## [Source records]
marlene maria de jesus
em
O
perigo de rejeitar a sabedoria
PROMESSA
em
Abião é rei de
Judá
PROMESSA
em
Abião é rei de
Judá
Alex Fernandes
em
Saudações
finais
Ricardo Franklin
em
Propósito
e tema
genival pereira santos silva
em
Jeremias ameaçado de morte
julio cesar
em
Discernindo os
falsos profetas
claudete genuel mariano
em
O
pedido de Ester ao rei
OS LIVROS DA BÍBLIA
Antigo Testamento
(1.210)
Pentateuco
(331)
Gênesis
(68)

## [To-do item]
Exact copies of all the records are to be printed.

## [Answer for this exercise]
marlene maria de jesus
em
O
perigo de rejeitar a sabedoria
PROMESSA
em
Abião é rei de
Judá
PROMESSA
em
Abião é rei de
Judá
Alex Fernandes
em
Saudações
finais
Ricardo Franklin
em
Propósito
e tema
genival pereira santos silva
em
Jeremias ameaçado de morte
julio cesar
em
Discernindo os
falsos profetas
claudete genuel mariano
em
O
pedido de Ester ao rei
OS LIVROS DA BÍBLIA
Antigo Testamento
(1.210)
Pentateuco
(331)
Gênesis
(68)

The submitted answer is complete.